First make sure that ALL of your containers have been stopped.
Copy /var/snap to another directory that has lots (LOTS!!!) of space in it.
Then you need to $ rm -r the original (/var/snap).
Lastly you need to create a sym-link between /var/snap to /mynewdirectory/snap - - - I used $ ln -s /mynewdirectory/snap /var/snap .
I now did a reboot using shutdown -r now to clear any caches and to set things (as advised by my mentor).
(After the reboot completes.) You now need to start all your containers.

Should be working (at least in my case everything is working - - - grin!).

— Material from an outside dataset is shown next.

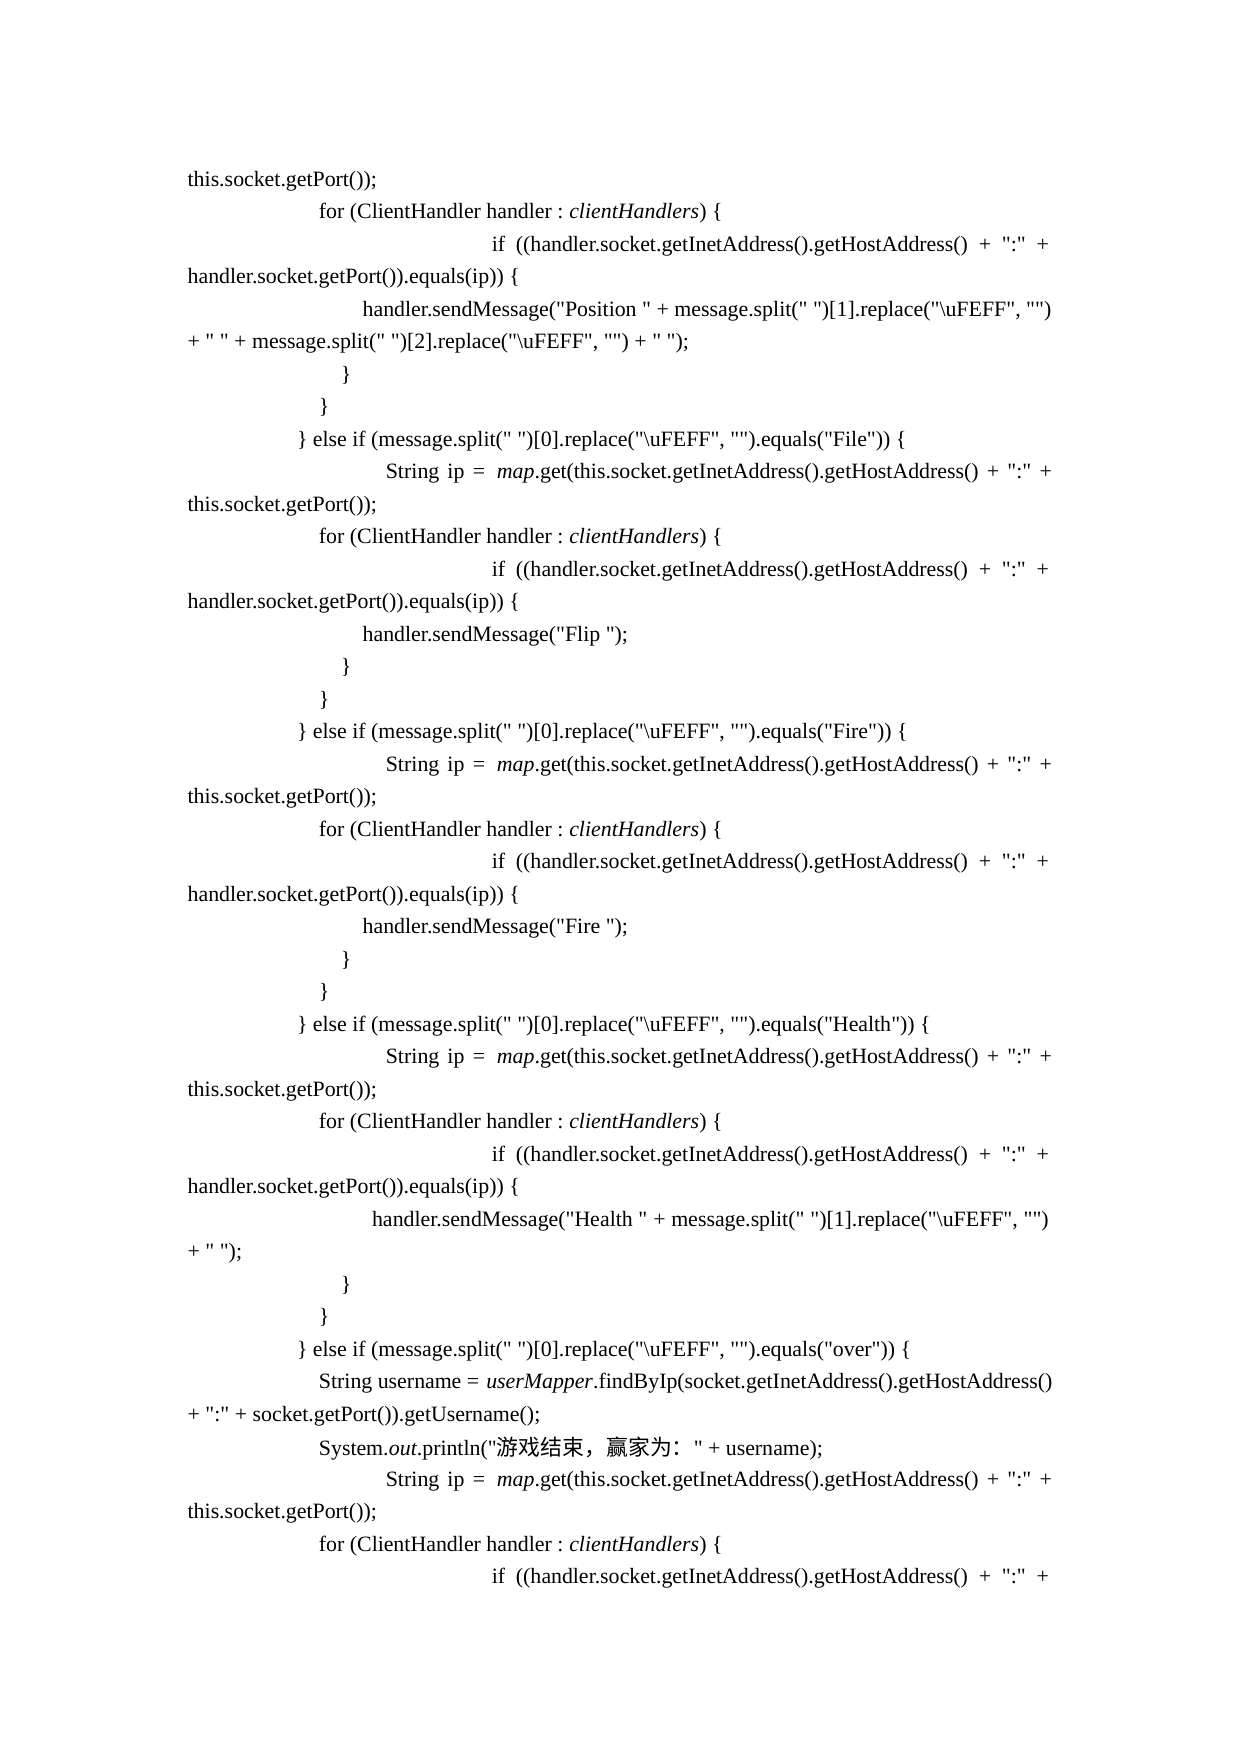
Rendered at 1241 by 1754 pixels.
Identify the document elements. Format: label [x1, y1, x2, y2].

text [187, 162, 1053, 1592]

This issue is caused, at least in part, by the assumption that the system is installed with no partitions. There is no mention of where the ‘snaps’ will be stored and any space requirements that could be needed by those secondary, to snapd, (in this case lxd) tools. Therefore there should be something in the documentation that informs the user that this possible level of space requirement will be there or there should be direction that clearly states that lxd should only be used in a system install that doesn’t use partitions.
As lxd mounts above snapd and is as stated elsewhere the preferred installation solution by the dev team some changes would assist those that don’t necessarily do things the ‘ubuntu’ way.
Useful would be having the sparse files ‘claimed space’ (not necessarily the ‘used’ space (which is vastly smaller)) visible and also reflected in file manager tool responses. It may be necessary to have two responses, one for ‘used’ space and another for ‘claimed’ space - - this is likely far more problematic for implementation.

I wish to thank @stgraber for his patience with my many questions and occasional tribulations. I do find myself wishing for another something like snapd which lxd would also be able to use to affect an install. Yes that would increase the workload for the dev team but it would also likely force a more robust solution at snapd which would help I think more than just myself.